Data visualization images
****************

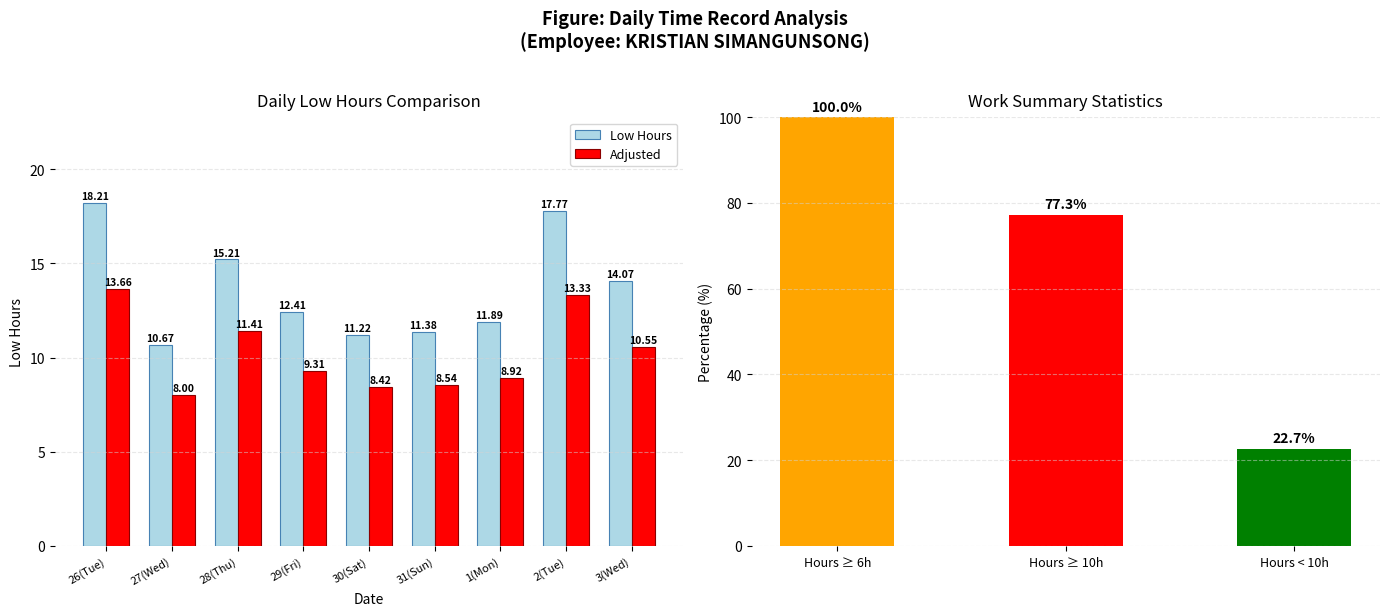

Which category has the highest value across all series?

26(Tue)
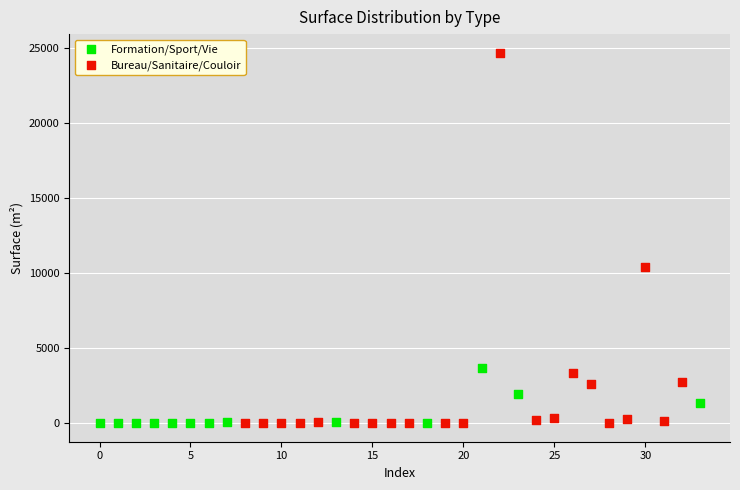

Which series has the widest spread of Y values?

Bureau/Sanitaire/Couloir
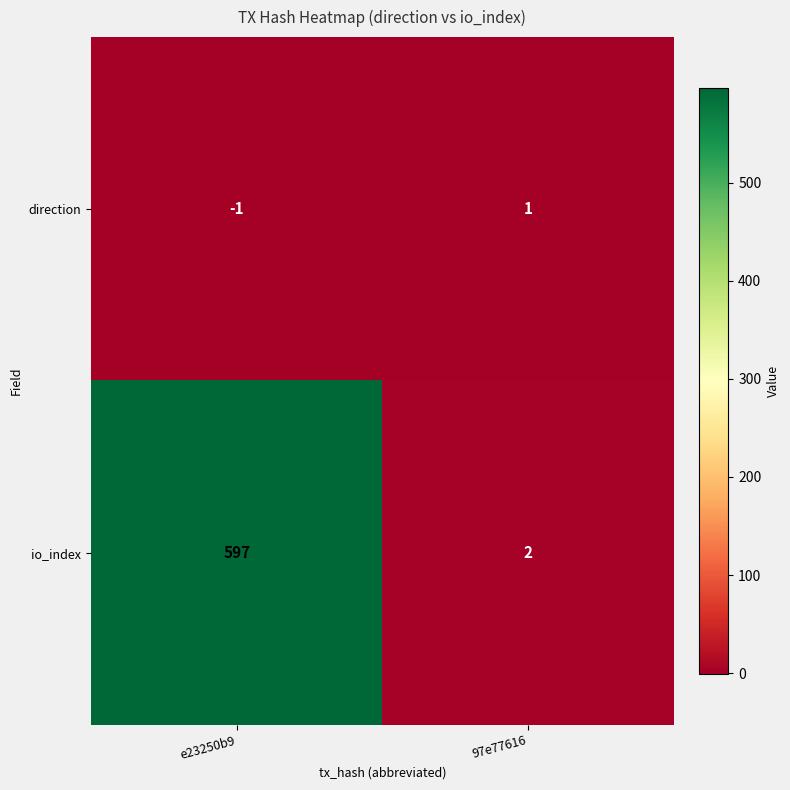

Rank the series by their average value, from highest to lowest.

io_index, direction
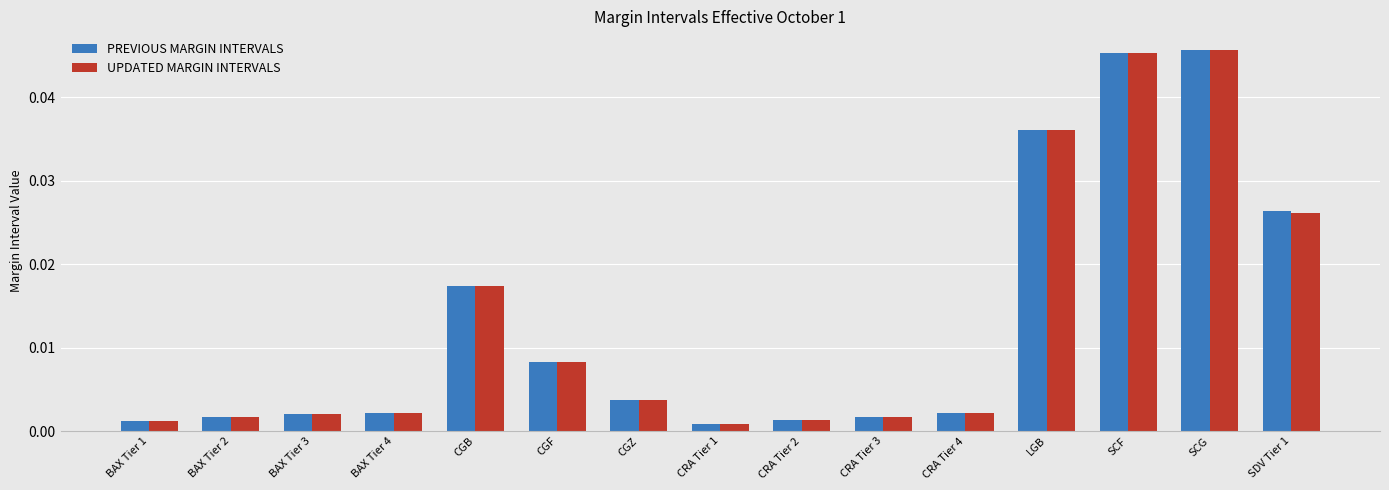

What is the label of the 3rd bar from the left?

BAX Tier 3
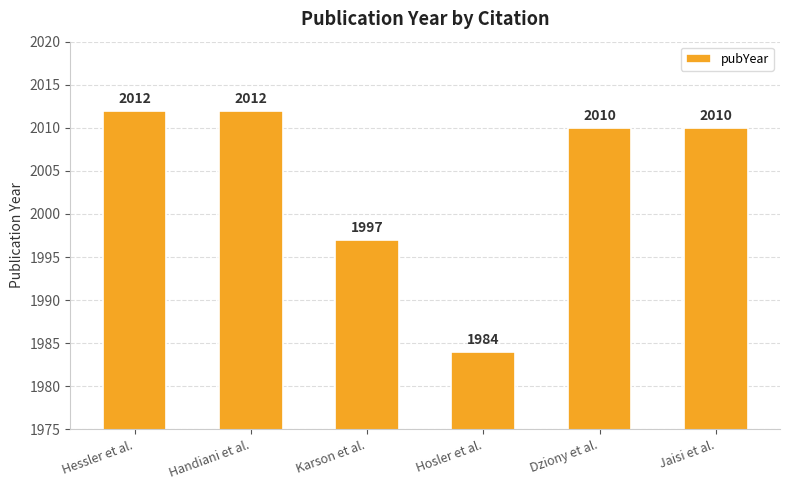

What is the sum of the values at Handiani et al. and Jaisi et al.?

4022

****************

Exercise goal:
Can you rewrite all the items above with every "series" changed to "group", keeping everything else the same and leaving out the pictures?

Task response:
Which category has the highest value across all group?

26(Tue)

Which group has the widest spread of Y values?

Bureau/Sanitaire/Couloir

Rank the group by their average value, from highest to lowest.

io_index, direction

What is the label of the 3rd bar from the left?

BAX Tier 3

What is the sum of the values at Handiani et al. and Jaisi et al.?

4022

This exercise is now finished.